A collection of interchangeable classes that notify you when a given file or folder changes. You can register for notifications, or register as a delegate.
UKKQueue - Uses the Unix kqueue mechanism in the background. This gives the most immediate change notifications, whether your application is in the foreground or background. However, it also is the most low-level and requires your application to be running or it will miss changes. Also, as safe-saves in modern Cocoa apps generally work by writing to a new file, then deleting the old file and giving the new one the original's name, it may report files as deleted that have just been saved, forcing you to unregister and re-register for change notifications.

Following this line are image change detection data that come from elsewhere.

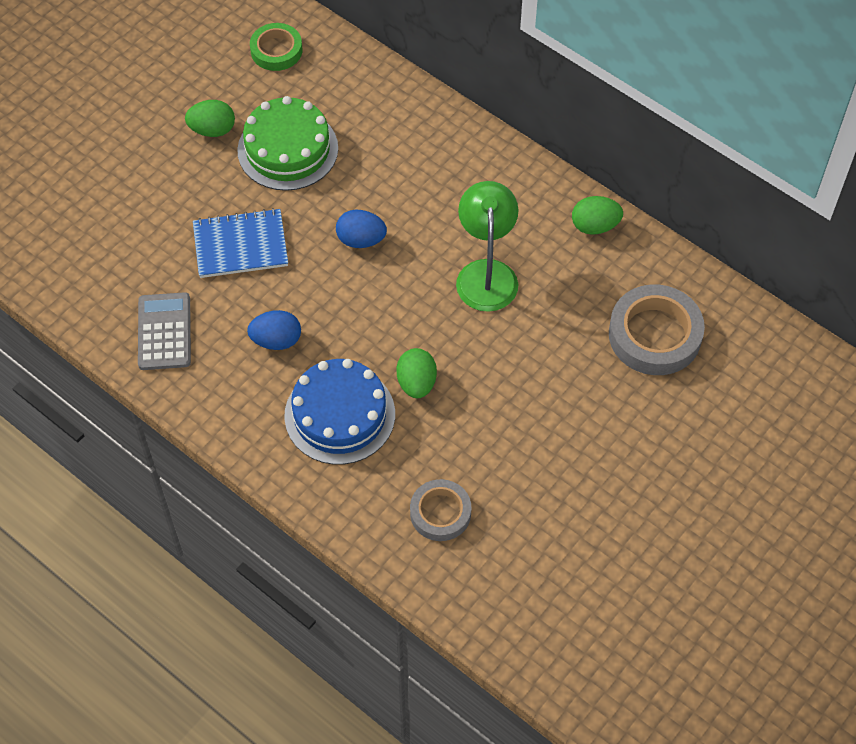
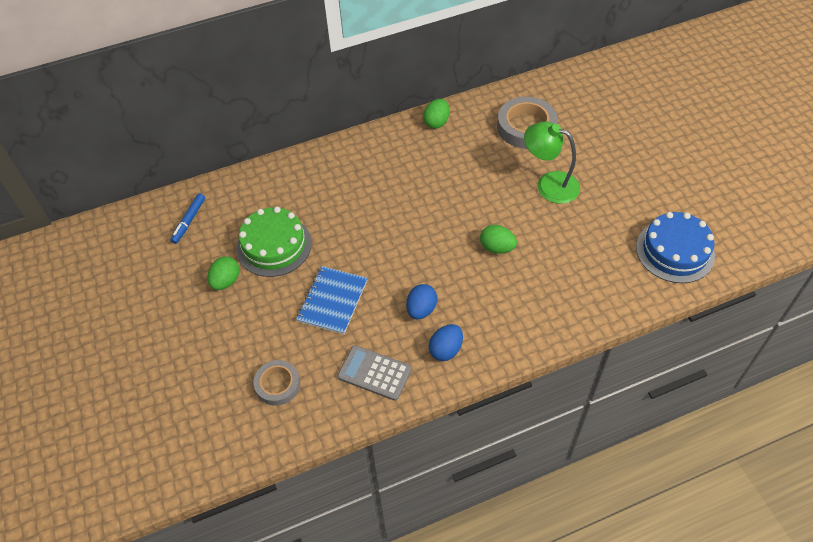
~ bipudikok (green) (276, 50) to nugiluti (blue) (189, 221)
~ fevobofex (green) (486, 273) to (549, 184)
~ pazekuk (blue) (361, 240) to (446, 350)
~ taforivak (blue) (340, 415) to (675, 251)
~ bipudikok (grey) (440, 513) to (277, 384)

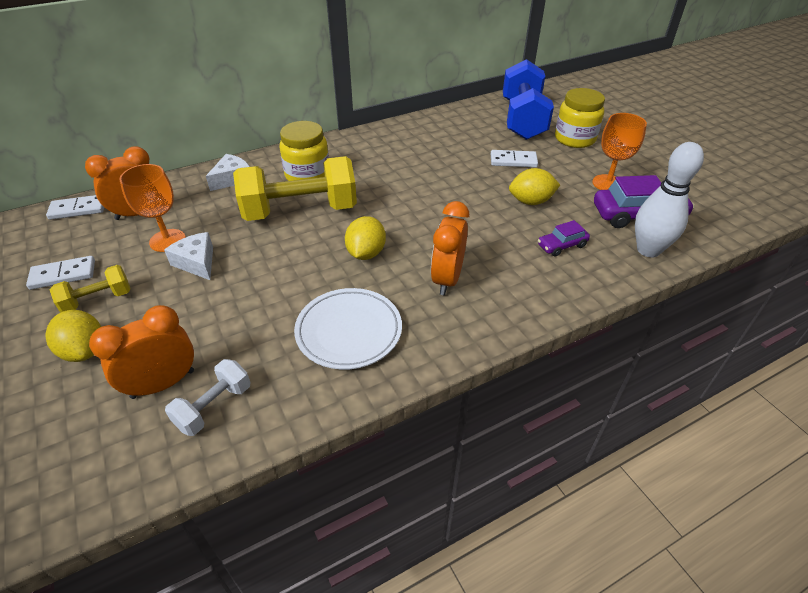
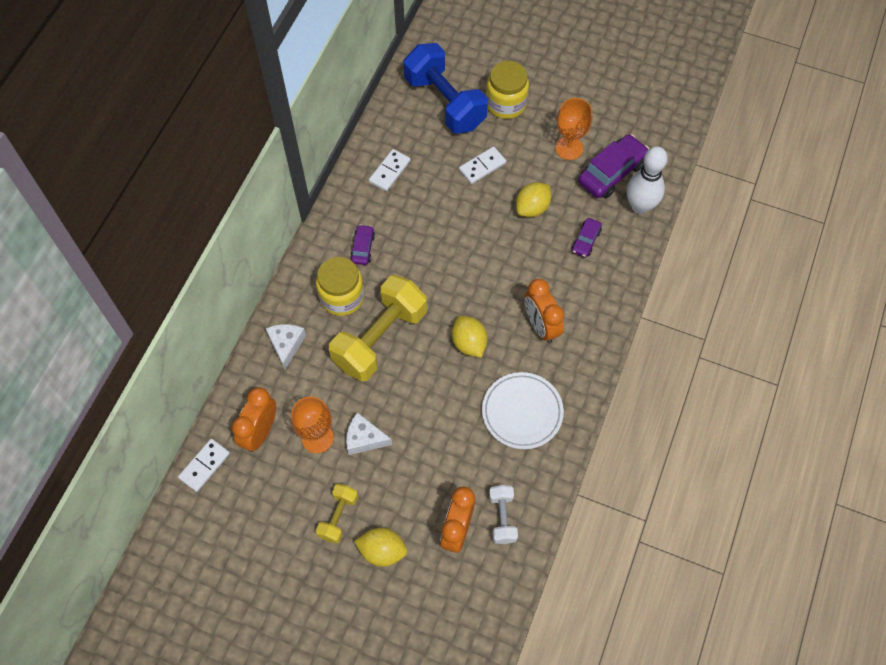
~ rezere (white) (63, 275) to (390, 171)
+ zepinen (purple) (363, 248)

UKFSEventsWatcher - Uses FSEvents under the hood. This is the same mechanism as Spotlight and Time Machine use. It can remember changes across restarts, but will sometimes report a large number of changes in the same folder as a vague "something in this folder changed". It is geared towards watching when folder contents change, but that luckily includes changes to those files' contents.
UKFNSubscribeFileWatcher - This is the mechanism the Finder used for a long time. It is the least resource-intensive as it coalesces updates that happen while your application is in the background, or repeated updates to the same file. It was deprecated in Mac OS X 10.8.
UKFileWatcher - A protocol that all the above classes conform to, allowing you to try each of them out easily and pick the one you like most.